Posted on September 8, 2011 at 6:09 pm

Imagine if Rocky, instead of fighting Apollo Creed, got into the ring with another Rocky.  And they were brothers.

I know, I know, but somehow it works in a surprisingly affecting story of the sons of an abusive alcoholic who have not seen each other since they were teenagers and end up fighting each other for a mixed martial arts championship title.

That’s the magic of movies.  Somehow, they can take a story of a welder who does post-modern dance numbers in a Pittsburgh bar and dreams of being a ballerina or cartoon characters are live in old-time Hollywood and feel real-er than real life.  As cheesy as this movie gets, it keeps raising the emotional stakes over and over again until we just tap out and go with it, largely because of full-hearted, powerhouse performances from Tom Hardy and Joel Edgerton.

Tommy (Hardy) comes home.  He’s been away a long time.  His father, Paddy (Nick Nolte) is glad to see him, but Tommy says he wants to deal with his father only as a trainer.  He has no interest in catching up or mending their estrangement.  He just has one goal, to win a $5 million mixed martial arts championship.

Brendan (Edgerton) has a good life as a high school science teacher with a family.  His wife says, “I thought we agreed that we weren’t going to raise our children in a house were their father gets beat up for a living.”  But paying for his daughter’s health care has put the family at risk of losing the house.  He needs a lot of money fast and the only way he knows to get it is to win the mixed martial arts championship.  He goes into training with an old friend.  Cue the montages.

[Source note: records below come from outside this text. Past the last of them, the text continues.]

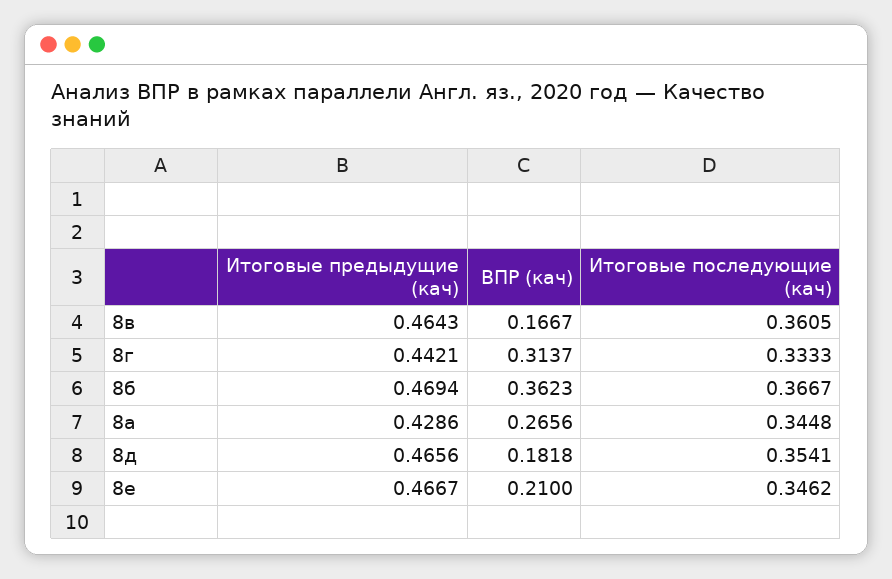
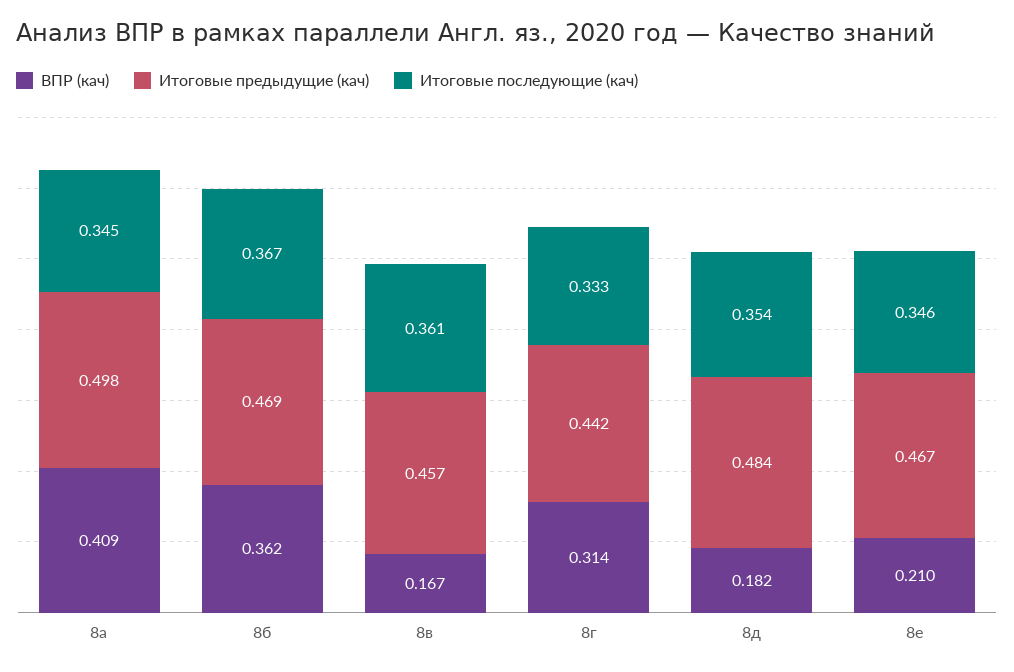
  {
    "Итоговые предыдущие (кач)": {
-     "8в": 0.4643,
+     "8в": 0.457,
      "8г": 0.4421,
      "8б": 0.4694,
-     "8а": 0.4286,
+     "8а": 0.498,
-     "8д": 0.4656,
+     "8д": 0.484,
      "8е": 0.4667
    },
    "ВПР (кач)": {
      "8в": 0.1667,
      "8г": 0.3137,
      "8б": 0.3623,
-     "8а": 0.2656,
+     "8а": 0.409,
      "8д": 0.1818,
      "8е": 0.21
    },
    "Итоговые последующие (кач)": {
      "8в": 0.3605,
      "8г": 0.3333,
      "8б": 0.3667,
      "8а": 0.3448,
      "8д": 0.3541,
      "8е": 0.3462
    }
  }

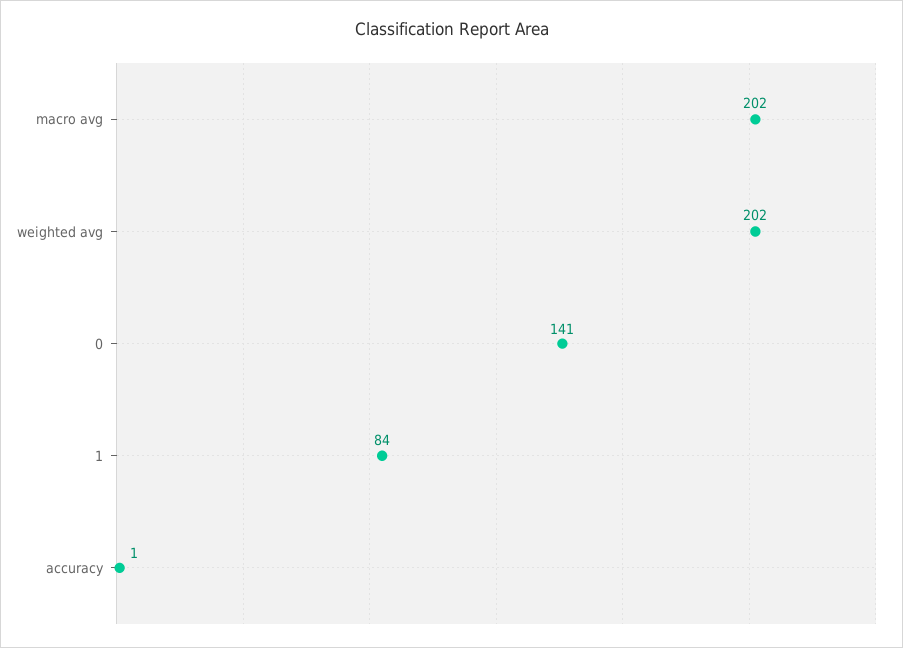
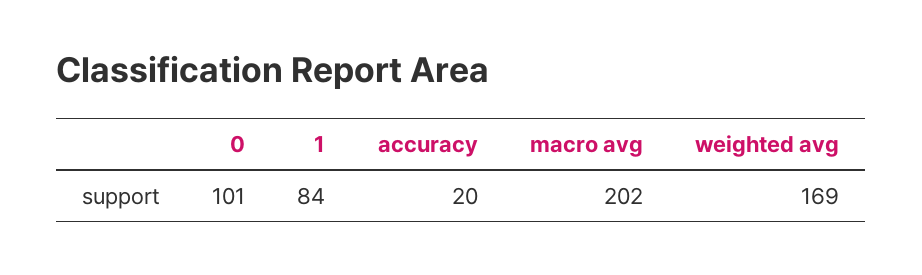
  {
    "macro avg": 202,
-   "weighted avg": 202,
+   "weighted avg": 169,
-   "0": 141,
+   "0": 101,
    "1": 84,
-   "accuracy": 1
+   "accuracy": 20
  }

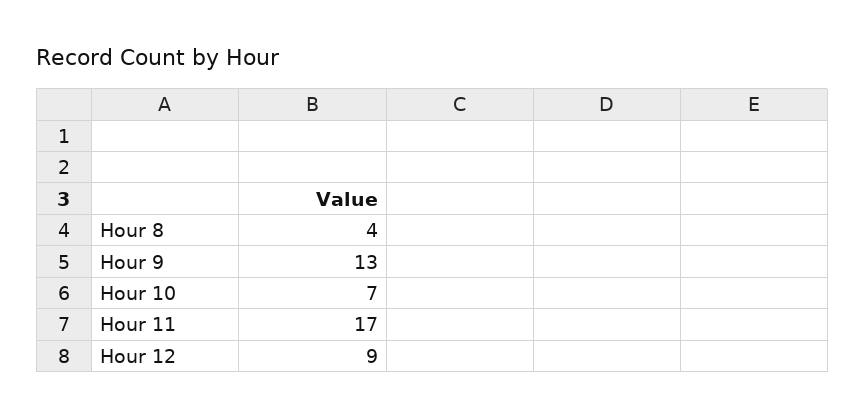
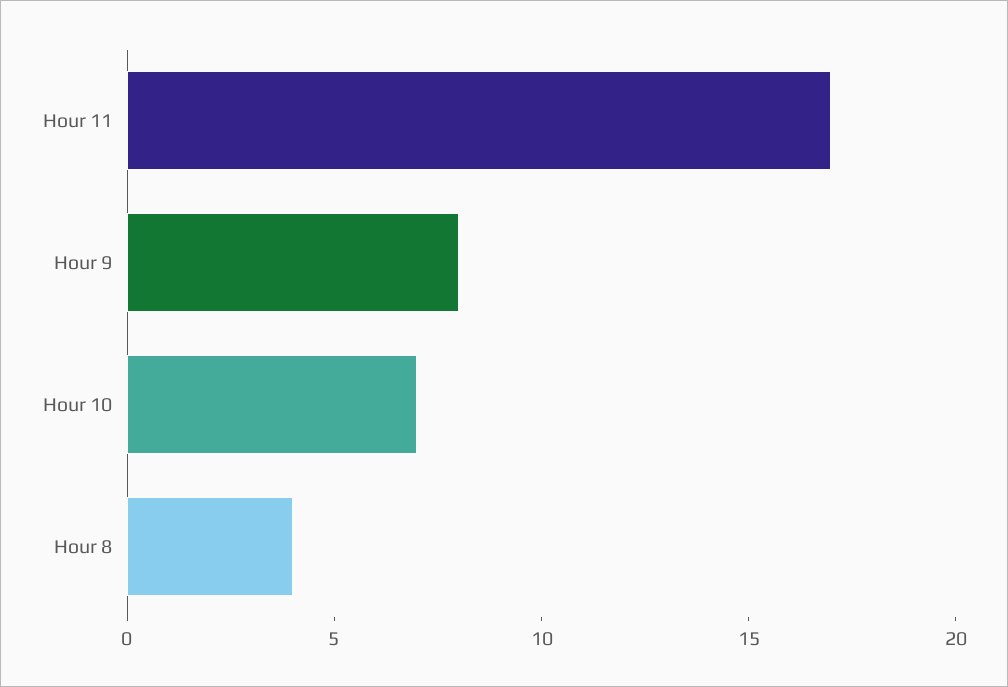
  {
    "Hour 8": 4,
-   "Hour 9": 13,
+   "Hour 9": 8,
    "Hour 10": 7,
-   "Hour 11": 17,
+   "Hour 11": 17
-   "Hour 12": 9
  }

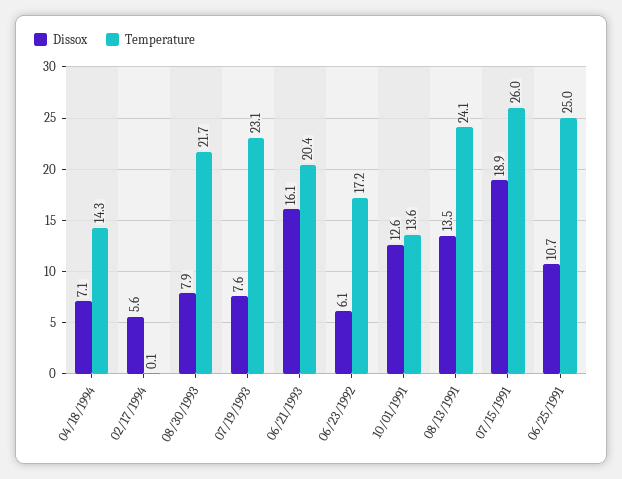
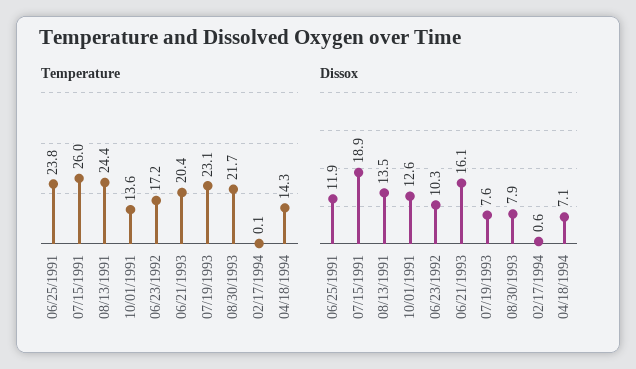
  {
    "Dissox": {
      "04/18/1994": 7.1,
-     "02/17/1994": 5.6,
+     "02/17/1994": 0.6,
      "08/30/1993": 7.9,
      "07/19/1993": 7.6,
      "06/21/1993": 16.1,
-     "06/23/1992": 6.1,
+     "06/23/1992": 10.3,
      "10/01/1991": 12.6,
      "08/13/1991": 13.5,
      "07/15/1991": 18.9,
-     "06/25/1991": 10.7
+     "06/25/1991": 11.9
    },
    "Temperature": {
      "04/18/1994": 14.3,
      "02/17/1994": 0.1,
      "08/30/1993": 21.7,
      "07/19/1993": 23.1,
      "06/21/1993": 20.4,
      "06/23/1992": 17.2,
      "10/01/1991": 13.6,
-     "08/13/1991": 24.1,
+     "08/13/1991": 24.4,
      "07/15/1991": 26,
-     "06/25/1991": 25
+     "06/25/1991": 23.8
    }
  }

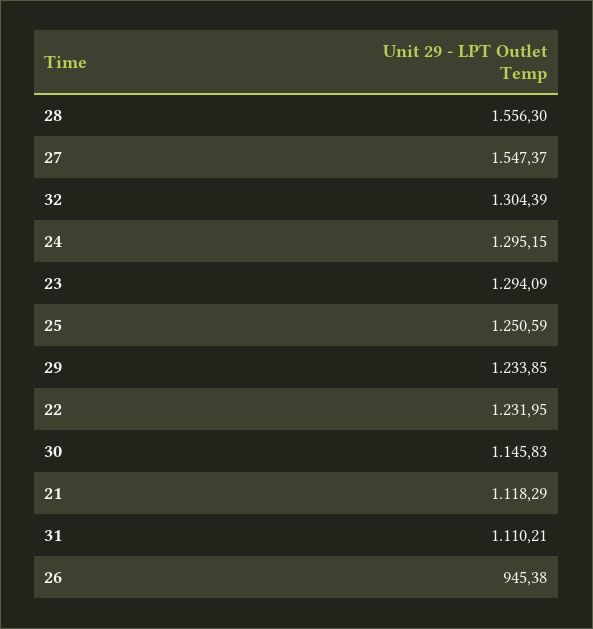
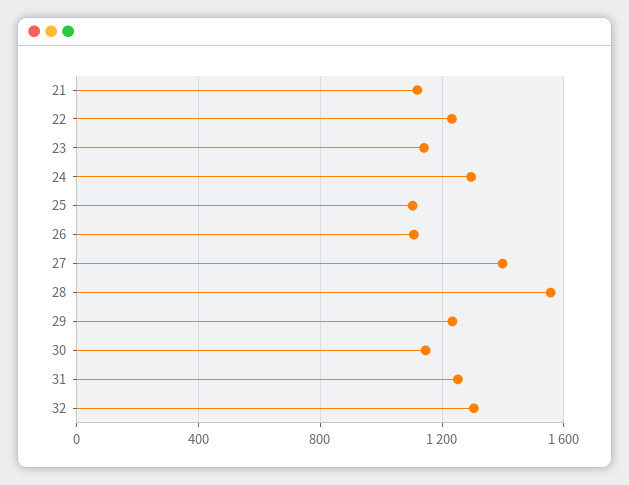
  {
    "28": 1556.3,
-   "27": 1547.37,
+   "27": 1400,
    "32": 1304.39,
    "24": 1295.15,
-   "23": 1294.09,
+   "23": 1150,
-   "25": 1250.59,
+   "25": 1100,
    "29": 1233.85,
    "22": 1231.95,
    "30": 1145.83,
    "21": 1118.29,
-   "31": 1110.21,
+   "31": 1250,
-   "26": 945.38
+   "26": 1100
  }

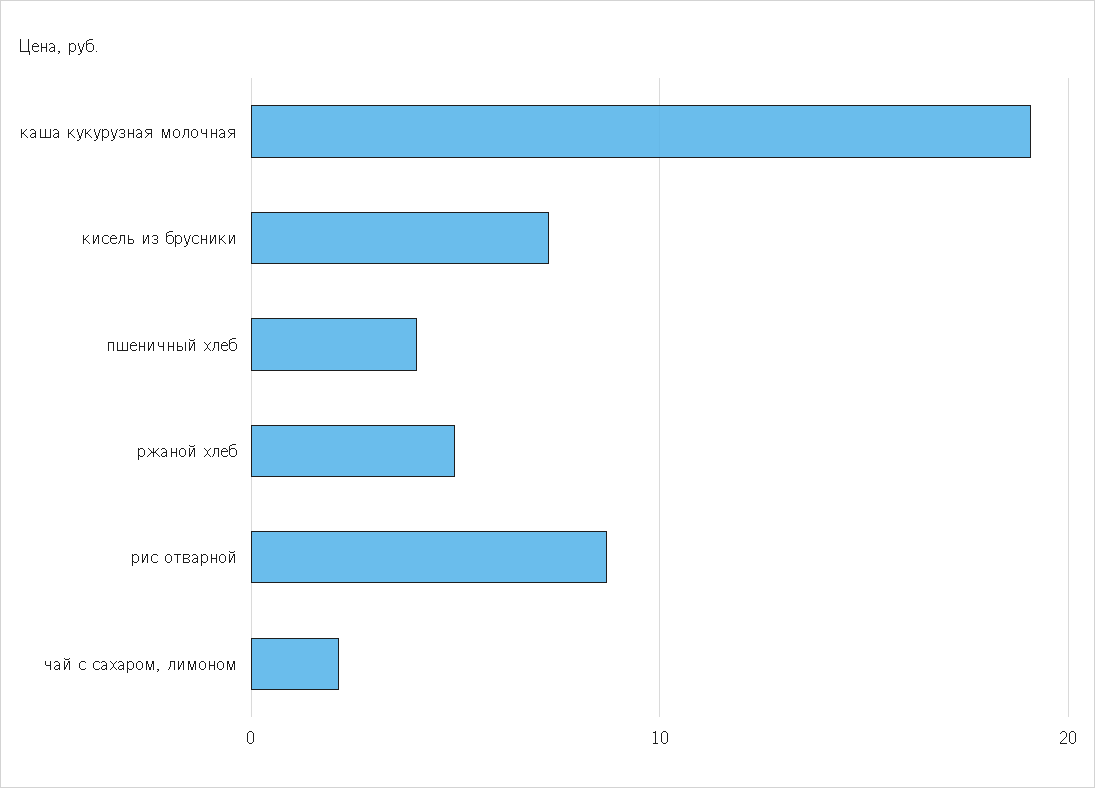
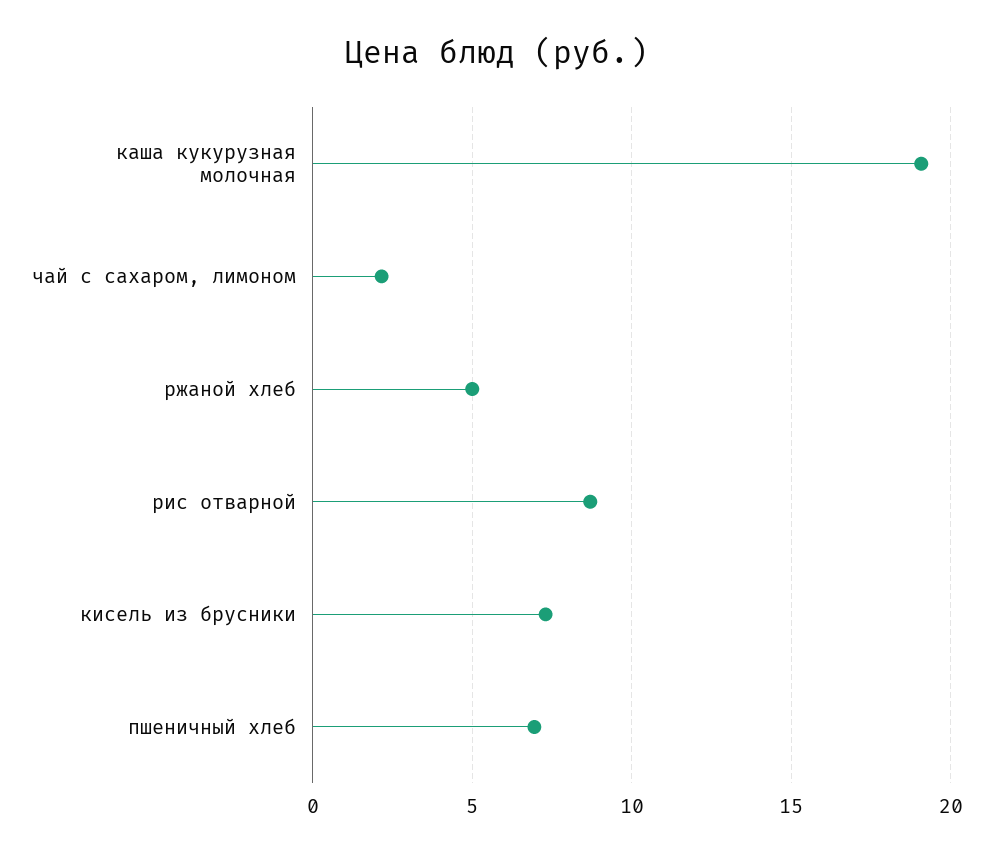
  {
    "каша кукурузная молочная": 19,
    "кисель из брусники": 7.5,
-   "пшеничный хлеб": 4,
+   "пшеничный хлеб": 7,
    "ржаной хлеб": 5,
    "рис отварной": 8.5,
    "чай с сахаром, лимоном": 2
  }

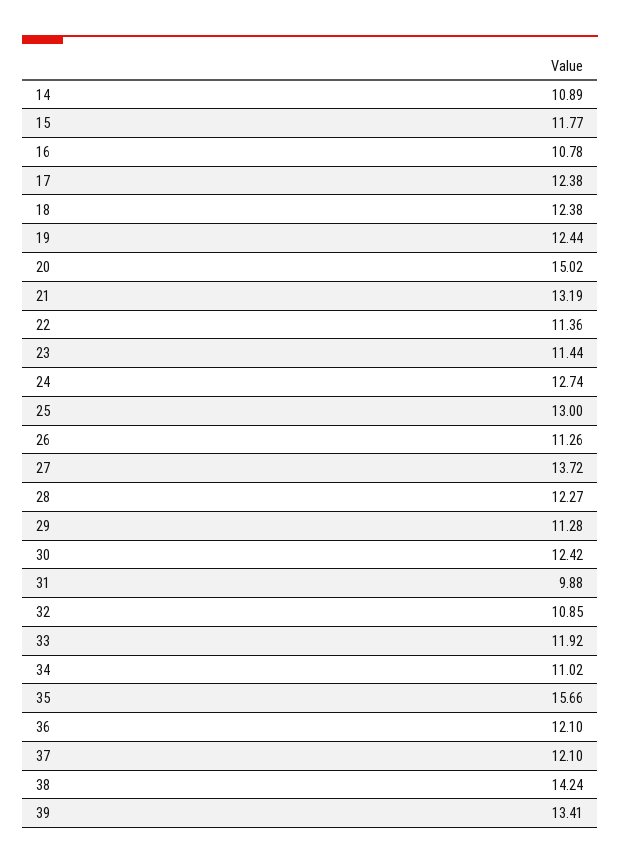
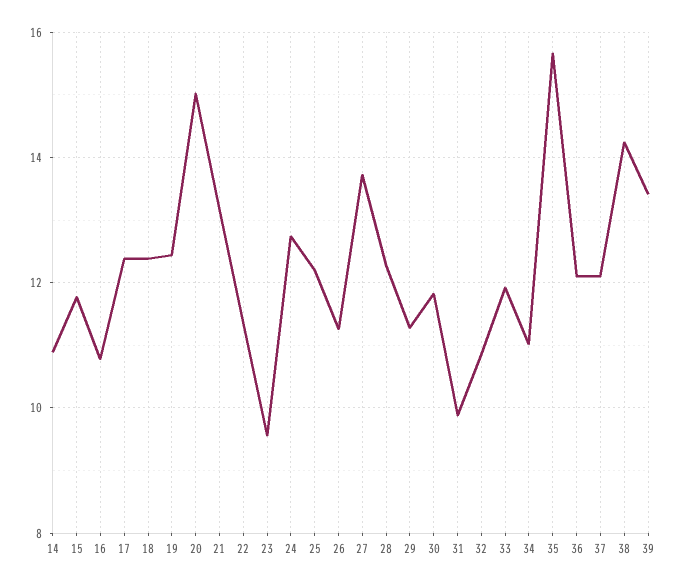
  {
    "14": 10.89,
    "15": 11.77,
    "16": 10.78,
    "17": 12.38,
    "18": 12.38,
    "19": 12.44,
    "20": 15.02,
    "21": 13.19,
    "22": 11.36,
-   "23": 11.44,
+   "23": 9.6,
    "24": 12.74,
-   "25": 13,
+   "25": 12.2,
    "26": 11.26,
    "27": 13.72,
    "28": 12.27,
    "29": 11.28,
-   "30": 12.42,
+   "30": 11.8,
    "31": 9.88,
    "32": 10.85,
    "33": 11.92,
    "34": 11.02,
    "35": 15.66,
    "36": 12.1,
    "37": 12.1,
    "38": 14.24,
    "39": 13.41
  }

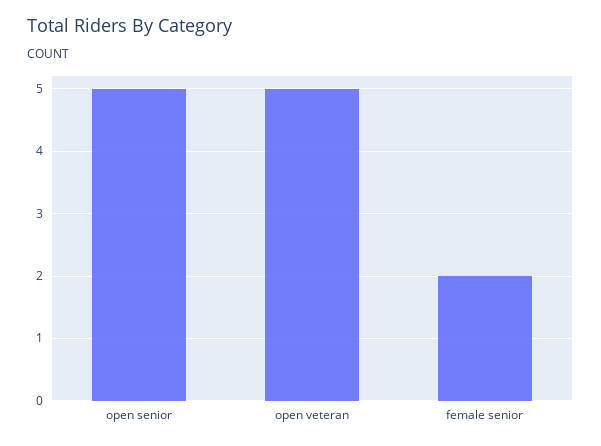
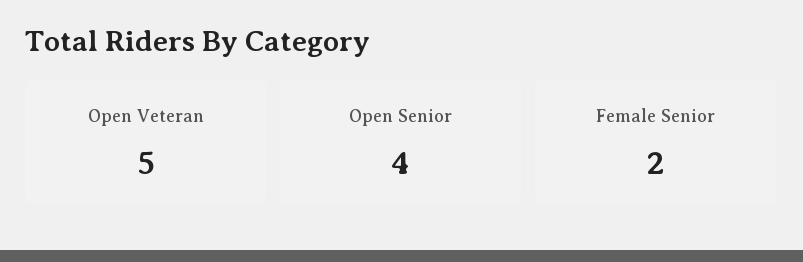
  {
-   "open senior": 5,
+   "open senior": 4,
    "open veteran": 5,
    "female senior": 2
  }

The script by writer/director Gavin O’Connor (“Miracle”) is as corny as an “up close and personal” Olympics athlete profiles, but as effective, too.  Every time you think you’ve made up your mind who to root for, it switches around on you, and then switches around again.  The fight scenes are powerful, but in large part due to the emotional weight given to Tommy and Brendan by Hardy and Edgerton.  The final bout, well, its a knock-out.